Natural killer (NK) cells modified allogeneic dendritic cell (DC) function. Immature and mature DCs (iDCs and mDCs, respectively) were co-cultured with allogeneic NK cells at a ratio of 5 : 1 for 3 days. (a) Gated histograms represent the forward side-scatter profile of DCs and reveal a significant decrease in iDC numbers after culture with NK cells. (b) Flow cytometric analysis was performed on gated DCs using monoclonal antibodies (mAbs) directed against CD80 and CD86. The expression of CD80 and CD86 on DCs cultured alone (black line) or DCs co-cultured with NK cells (grey line) is shown in the histogram and demonstrates up-regulation of CD80 on iDCs. The shaded histogram represents isotype-matched control mAb staining. NK cells were distinguished from DCs and excluded from analysis by gating based on their forward/side-scatter profiles. Data shown are representative of three independent experiments. (c) After 3 days of culture with allogeneic DCs, NK cells were removed by aspiration and density gradient separation. Viable DCs were counted and used as stimulators of allogeneic CD4⁺ T cells in the absence of NK cells. MLR stimulated by DCs, which were precultured with NK cells, was sensitive to the inhibitory effects of suboptimal CTLA4-Ig/interleukin (IL)-10. Proliferation was measured by [³H] thymidine incorporation and results are expressed as the percentage inhibition of proliferation in comparison with untreated controls.
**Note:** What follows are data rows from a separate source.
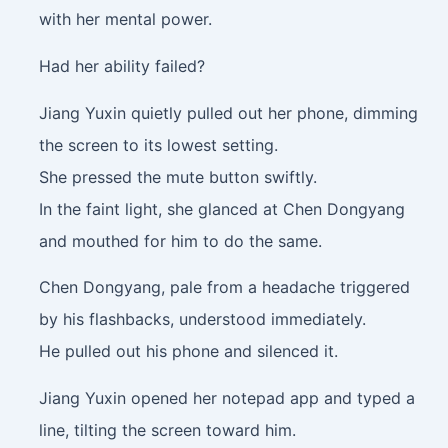
with her mental power.
Had her ability failed?
Jiang Yuxin quietly pulled out her phone, dimming
the screen to its lowest setting.
She pressed the mute button swiftly.
In the faint light, she glanced at Chen Dongyang
and mouthed for him to do the same.
Chen Dongyang, pale from a headache triggered
by his flashbacks, understood immediately.
He pulled out his phone and silenced it.
Jiang Yuxin opened her notepad app and typed a
line, tilting the screen toward him.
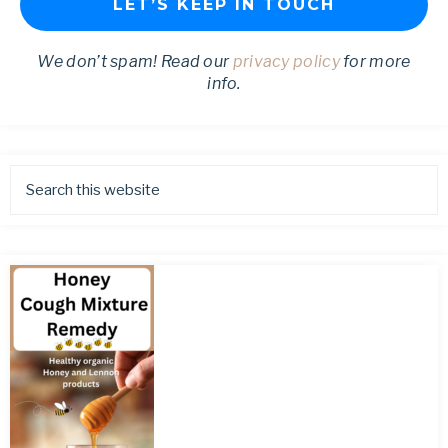
We don’t spam! Read our
privacy policy
for more
info.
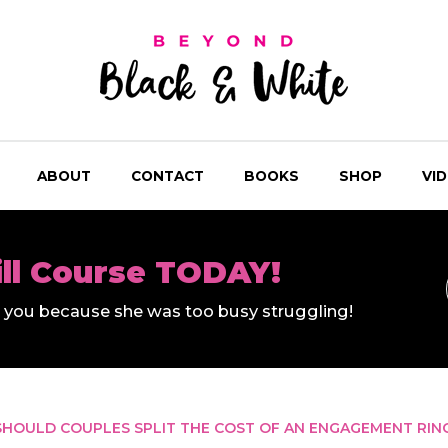
ABOUT
CONTACT
BOOKS
SHOP
VI
ill Course TODAY!
ll you because she was too busy struggling!
SHOULD COUPLES SPLIT THE COST OF AN ENGAGEMENT RIN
P-values were determined by unpaired Student's t-test.

Figure 5

Natural killer (NK) cells primed CD4 T-cell proliferation and costimulatory molecule expression on dendritic cells (DCs).(a) CD4⁺ T cells were cultured in anti-CD3-coated plates (10 µg/ml) in the presence or absence of CD56⁺ NK cells. CTLA4-Ig was added to the co-cultures at 20 ng/ml (black bar). Samples were set up in triplicate, and proliferation was measured by [³H] thymidine incorporation and expressed as counts per minute (c.p.m.) ± standard deviation. P-values were determined by unpaired Student's t-test. The data are representative of three independent experiments. (b) Effect of interleukin (IL)-2 on CD80 and CD86 expression on NK cells. From flow cytometric analysis, histograms of CD80 or CD86 staining of NK cells cultured in the presence (black line) or absence (grey line) of 200 U/ml IL-2 were obtained. Shaded histograms represent isotype-matched control monoclonal antibody staining. Data are representative of two independent experiments.